* [EXERCISE DESCRIPTION] Reproduce every one of the following lines word for word, with nothing changed.

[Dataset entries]
/---
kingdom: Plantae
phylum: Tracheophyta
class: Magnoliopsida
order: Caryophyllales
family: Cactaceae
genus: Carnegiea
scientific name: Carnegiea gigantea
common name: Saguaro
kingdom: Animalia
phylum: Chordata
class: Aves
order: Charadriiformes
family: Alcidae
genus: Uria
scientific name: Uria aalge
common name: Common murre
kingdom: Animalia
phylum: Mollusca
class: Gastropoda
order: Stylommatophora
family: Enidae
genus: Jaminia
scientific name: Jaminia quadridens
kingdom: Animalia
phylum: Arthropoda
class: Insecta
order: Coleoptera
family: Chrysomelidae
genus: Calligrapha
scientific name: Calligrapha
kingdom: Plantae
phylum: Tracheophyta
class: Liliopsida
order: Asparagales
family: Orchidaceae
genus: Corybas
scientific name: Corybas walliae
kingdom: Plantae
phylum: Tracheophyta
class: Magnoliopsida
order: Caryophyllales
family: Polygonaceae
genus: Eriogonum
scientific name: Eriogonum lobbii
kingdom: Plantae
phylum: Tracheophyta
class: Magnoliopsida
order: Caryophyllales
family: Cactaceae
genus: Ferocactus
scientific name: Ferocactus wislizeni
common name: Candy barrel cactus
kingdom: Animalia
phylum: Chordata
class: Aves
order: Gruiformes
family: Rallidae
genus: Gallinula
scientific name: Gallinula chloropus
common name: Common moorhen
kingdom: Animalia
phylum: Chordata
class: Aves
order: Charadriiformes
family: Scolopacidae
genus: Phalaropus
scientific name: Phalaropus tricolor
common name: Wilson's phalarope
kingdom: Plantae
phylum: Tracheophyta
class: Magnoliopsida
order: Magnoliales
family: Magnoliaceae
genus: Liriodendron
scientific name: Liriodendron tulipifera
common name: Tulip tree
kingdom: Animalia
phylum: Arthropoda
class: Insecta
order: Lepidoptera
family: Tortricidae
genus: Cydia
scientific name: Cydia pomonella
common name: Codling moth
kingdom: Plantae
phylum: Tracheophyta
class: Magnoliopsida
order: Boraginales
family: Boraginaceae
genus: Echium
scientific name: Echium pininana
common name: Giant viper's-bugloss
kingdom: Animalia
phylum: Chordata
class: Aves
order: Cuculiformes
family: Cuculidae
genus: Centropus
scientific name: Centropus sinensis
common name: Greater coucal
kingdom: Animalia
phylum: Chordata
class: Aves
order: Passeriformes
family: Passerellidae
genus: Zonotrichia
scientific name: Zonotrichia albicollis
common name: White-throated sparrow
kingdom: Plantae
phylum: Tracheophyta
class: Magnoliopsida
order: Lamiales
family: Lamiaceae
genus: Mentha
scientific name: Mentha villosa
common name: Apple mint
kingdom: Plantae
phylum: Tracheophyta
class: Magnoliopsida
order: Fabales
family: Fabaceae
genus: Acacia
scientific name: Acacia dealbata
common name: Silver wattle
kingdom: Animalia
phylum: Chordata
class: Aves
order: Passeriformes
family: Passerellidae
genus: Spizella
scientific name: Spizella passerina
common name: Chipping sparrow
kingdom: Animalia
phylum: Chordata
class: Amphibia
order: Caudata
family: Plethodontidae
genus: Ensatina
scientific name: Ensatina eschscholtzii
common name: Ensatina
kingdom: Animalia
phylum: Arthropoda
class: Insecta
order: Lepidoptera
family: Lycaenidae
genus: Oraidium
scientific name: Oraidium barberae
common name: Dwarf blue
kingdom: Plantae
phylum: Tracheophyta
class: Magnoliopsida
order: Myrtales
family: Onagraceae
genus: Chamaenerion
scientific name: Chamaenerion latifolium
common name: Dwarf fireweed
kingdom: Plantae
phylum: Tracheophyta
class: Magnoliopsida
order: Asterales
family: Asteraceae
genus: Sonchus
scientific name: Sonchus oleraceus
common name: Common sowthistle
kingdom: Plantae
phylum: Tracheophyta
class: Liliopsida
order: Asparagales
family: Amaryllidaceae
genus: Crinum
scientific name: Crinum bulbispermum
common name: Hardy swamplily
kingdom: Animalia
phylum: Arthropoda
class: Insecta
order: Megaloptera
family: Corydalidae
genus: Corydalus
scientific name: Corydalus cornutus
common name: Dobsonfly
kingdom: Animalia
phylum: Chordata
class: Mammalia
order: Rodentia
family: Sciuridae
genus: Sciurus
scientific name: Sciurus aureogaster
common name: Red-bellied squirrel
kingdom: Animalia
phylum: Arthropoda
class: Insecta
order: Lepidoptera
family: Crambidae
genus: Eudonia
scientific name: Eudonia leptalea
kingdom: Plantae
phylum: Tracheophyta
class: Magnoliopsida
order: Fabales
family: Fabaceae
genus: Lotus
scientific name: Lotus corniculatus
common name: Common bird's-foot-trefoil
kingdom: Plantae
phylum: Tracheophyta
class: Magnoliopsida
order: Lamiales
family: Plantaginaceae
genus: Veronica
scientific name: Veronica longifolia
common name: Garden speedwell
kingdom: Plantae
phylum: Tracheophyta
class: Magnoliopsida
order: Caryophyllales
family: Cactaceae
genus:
\---
* [RESULT]
kingdom: Plantae
phylum: Tracheophyta
class: Magnoliopsida
order: Caryophyllales
family: Cactaceae
genus: Carnegiea
scientific name: Carnegiea gigantea
common name: Saguaro
kingdom: Animalia
phylum: Chordata
class: Aves
order: Charadriiformes
family: Alcidae
genus: Uria
scientific name: Uria aalge
common name: Common murre
kingdom: Animalia
phylum: Mollusca
class: Gastropoda
order: Stylommatophora
family: Enidae
genus: Jaminia
scientific name: Jaminia quadridens
kingdom: Animalia
phylum: Arthropoda
class: Insecta
order: Coleoptera
family: Chrysomelidae
genus: Calligrapha
scientific name: Calligrapha
kingdom: Plantae
phylum: Tracheophyta
class: Liliopsida
order: Asparagales
family: Orchidaceae
genus: Corybas
scientific name: Corybas walliae
kingdom: Plantae
phylum: Tracheophyta
class: Magnoliopsida
order: Caryophyllales
family: Polygonaceae
genus: Eriogonum
scientific name: Eriogonum lobbii
kingdom: Plantae
phylum: Tracheophyta
class: Magnoliopsida
order: Caryophyllales
family: Cactaceae
genus: Ferocactus
scientific name: Ferocactus wislizeni
common name: Candy barrel cactus
kingdom: Animalia
phylum: Chordata
class: Aves
order: Gruiformes
family: Rallidae
genus: Gallinula
scientific name: Gallinula chloropus
common name: Common moorhen
kingdom: Animalia
phylum: Chordata
class: Aves
order: Charadriiformes
family: Scolopacidae
genus: Phalaropus
scientific name: Phalaropus tricolor
common name: Wilson's phalarope
kingdom: Plantae
phylum: Tracheophyta
class: Magnoliopsida
order: Magnoliales
family: Magnoliaceae
genus: Liriodendron
scientific name: Liriodendron tulipifera
common name: Tulip tree
kingdom: Animalia
phylum: Arthropoda
class: Insecta
order: Lepidoptera
family: Tortricidae
genus: Cydia
scientific name: Cydia pomonella
common name: Codling moth
kingdom: Plantae
phylum: Tracheophyta
class: Magnoliopsida
order: Boraginales
family: Boraginaceae
genus: Echium
scientific name: Echium pininana
common name: Giant viper's-bugloss
kingdom: Animalia
phylum: Chordata
class: Aves
order: Cuculiformes
family: Cuculidae
genus: Centropus
scientific name: Centropus sinensis
common name: Greater coucal
kingdom: Animalia
phylum: Chordata
class: Aves
order: Passeriformes
family: Passerellidae
genus: Zonotrichia
scientific name: Zonotrichia albicollis
common name: White-throated sparrow
kingdom: Plantae
phylum: Tracheophyta
class: Magnoliopsida
order: Lamiales
family: Lamiaceae
genus: Mentha
scientific name: Mentha villosa
common name: Apple mint
kingdom: Plantae
phylum: Tracheophyta
class: Magnoliopsida
order: Fabales
family: Fabaceae
genus: Acacia
scientific name: Acacia dealbata
common name: Silver wattle
kingdom: Animalia
phylum: Chordata
class: Aves
order: Passeriformes
family: Passerellidae
genus: Spizella
scientific name: Spizella passerina
common name: Chipping sparrow
kingdom: Animalia
phylum: Chordata
class: Amphibia
order: Caudata
family: Plethodontidae
genus: Ensatina
scientific name: Ensatina eschscholtzii
common name: Ensatina
kingdom: Animalia
phylum: Arthropoda
class: Insecta
order: Lepidoptera
family: Lycaenidae
genus: Oraidium
scientific name: Oraidium barberae
common name: Dwarf blue
kingdom: Plantae
phylum: Tracheophyta
class: Magnoliopsida
order: Myrtales
family: Onagraceae
genus: Chamaenerion
scientific name: Chamaenerion latifolium
common name: Dwarf fireweed
kingdom: Plantae
phylum: Tracheophyta
class: Magnoliopsida
order: Asterales
family: Asteraceae
genus: Sonchus
scientific name: Sonchus oleraceus
common name: Common sowthistle
kingdom: Plantae
phylum: Tracheophyta
class: Liliopsida
order: Asparagales
family: Amaryllidaceae
genus: Crinum
scientific name: Crinum bulbispermum
common name: Hardy swamplily
kingdom: Animalia
phylum: Arthropoda
class: Insecta
order: Megaloptera
family: Corydalidae
genus: Corydalus
scientific name: Corydalus cornutus
common name: Dobsonfly
kingdom: Animalia
phylum: Chordata
class: Mammalia
order: Rodentia
family: Sciuridae
genus: Sciurus
scientific name: Sciurus aureogaster
common name: Red-bellied squirrel
kingdom: Animalia
phylum: Arthropoda
class: Insecta
order: Lepidoptera
family: Crambidae
genus: Eudonia
scientific name: Eudonia leptalea
kingdom: Plantae
phylum: Tracheophyta
class: Magnoliopsida
order: Fabales
family: Fabaceae
genus: Lotus
scientific name: Lotus corniculatus
common name: Common bird's-foot-trefoil
kingdom: Plantae
phylum: Tracheophyta
class: Magnoliopsida
order: Lamiales
family: Plantaginaceae
genus: Veronica
scientific name: Veronica longifolia
common name: Garden speedwell
kingdom: Plantae
phylum: Tracheophyta
class: Magnoliopsida
order: Caryophyllales
family: Cactaceae
genus:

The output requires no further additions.